12     In My judgments I’m like a disease that devours Ephraim as a moth eats wool,
        like an infected wound to the people of Judah.
13     But when Ephraim saw how sick he was
        and Judah saw his open sore,
    Ephraim went to Assyria and sent to the great king for relief.
        But a foreign ruler can’t cure you; he can’t heal your sore.

The great king is the king of Assyria from whom both Israel and Judah eventually seek help.

14     I’ll be like a lion to Ephraim,
        like a young lion to the people of Judah.
    I’ll tear them to pieces myself and make off with My kill.
        I’ll carry it away, and no one will be able to take it from Me.
15     I’ll go back to My lair and stay there until they admit their guilt and come looking for Me.
        In their distress, they’ll desperately try to find Me.

Hear ye this, O priests; and hearken, ye house of Israel; and give ye ear, O house of the king; for judgment is toward you, because ye have been a snare on Mizpah, and a net spread upon Tabor.

And the revolters are profound to make slaughter, though I have been a rebuker of them all.

I know Ephraim, and Israel is not hid from me: for now, O Ephraim, thou committest whoredom, and Israel is defiled.

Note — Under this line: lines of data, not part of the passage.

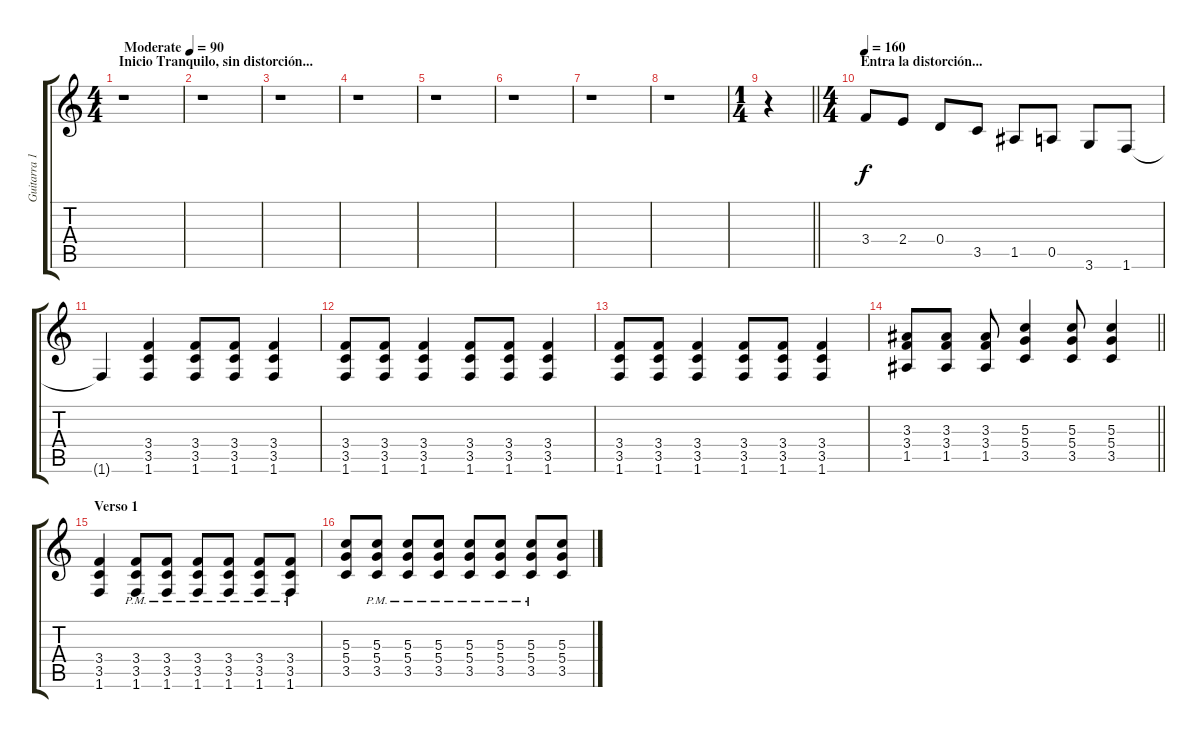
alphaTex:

\track ("Guitarra 1 y 2" "Guitarra 1") {instrument distortionguitar}
\staff {score tabs}
\tuning (E4 B3 G3 D3 A2 E2) {hide}
\ts (4 4)
\section ("" "Inicio Tranquilo, sin distorción...")
\tempo (90 "Moderate")
\clef g2
\ks c
r.1{dy f instrument distortionguitar} |
r.1 |
r.1 |
r.1 |
r.1 |
r.1 |
r.1 |
r.1 |
\ts (1 4)
\barLineRight lightlight
r.4 |
\ts (4 4)
\section ("" "Entra la distorción...")
\tempo 160
3.4.8 2.4.8 0.4.8 3.5.8 1.5.8 0.5.8 3.6.8 1.6.8 |
1.6{t}.4 (3.4 3.5 1.6).4 (3.4 3.5 1.6).8 (3.4 3.5 1.6).8 (3.4 3.5 1.6).4 |
(3.4 3.5 1.6).8 (3.4 3.5 1.6).8 (3.4 3.5 1.6).4 (3.4 3.5 1.6).8 (3.4 3.5 1.6).8 (3.4 3.5 1.6).4 |
(3.4 3.5 1.6).8 (3.4 3.5 1.6).8 (3.4 3.5 1.6).4 (3.4 3.5 1.6).8 (3.4 3.5 1.6).8 (3.4 3.5 1.6).4 |
\barLineRight lightlight
(3.3 3.4 1.5).8 (3.3 3.4 1.5).8 (3.3 3.4 1.5).8 (5.3 5.4 3.5).4 (5.3 5.4 3.5).8 (5.3 5.4 3.5).4 |
\section ("" "Verso 1")
(3.4 3.5 1.6).4 (3.4{pm} 3.5{pm} 1.6{pm}).8 (3.4{pm} 3.5{pm} 1.6{pm}).8 (3.4{pm} 3.5{pm} 1.6{pm}).8 (3.4{pm} 3.5{pm} 1.6{pm}).8 (3.4{pm} 3.5{pm} 1.6{pm}).8 (3.4{pm} 3.5{pm} 1.6{pm}).8 |
(5.3 5.4 3.5).8 (5.3{pm} 5.4{pm} 3.5{pm}).8 (5.3{pm} 5.4{pm} 3.5{pm}).8 (5.3{pm} 5.4{pm} 3.5{pm}).8 (5.3{pm} 5.4{pm} 3.5{pm}).8 (5.3{pm} 5.4{pm} 3.5{pm}).8 (5.3{pm} 5.4{pm} 3.5{pm}).8 (5.3 5.4 3.5).8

They will not frame their doings to turn unto their God: for the spirit of whoredoms is in the midst of them, and they have not known the Lord.

And the pride of Israel doth testify to his face: therefore shall Israel and Ephraim fall in their iniquity: Judah also shall fall with them.

They shall go with their flocks and with their herds to seek the Lord; but they shall not find him; he hath withdrawn himself from them.

They have dealt treacherously against the Lord: for they have begotten strange children: now shall a month devour them with their portions.

Blow ye the cornet in Gibeah, and the trumpet in Ramah: cry aloud at Bethaven, after thee, O Benjamin.

Ephraim shall be desolate in the day of rebuke: among the tribes of Israel have I made known that which shall surely be.

10 The princes of Judah were like them that remove the bound: therefore I will pour out my wrath upon them like water.

11 Ephraim is oppressed and broken in judgment, because he willingly walked after the commandment.

12 Therefore will I be unto Ephraim as a moth, and to the house of Judah as rottenness.

13 When Ephraim saw his sickness, and Judah saw his wound, then went Ephraim to the Assyrian, and sent to king Jareb: yet could he not heal you, nor cure you of your wound.

14 For I will be unto Ephraim as a lion, and as a young lion to the house of Judah: I, even I, will tear and go away; I will take away, and none shall rescue him.

15 I will go and return to my place, till they acknowledge their offence, and seek my face: in their affliction they will seek me early.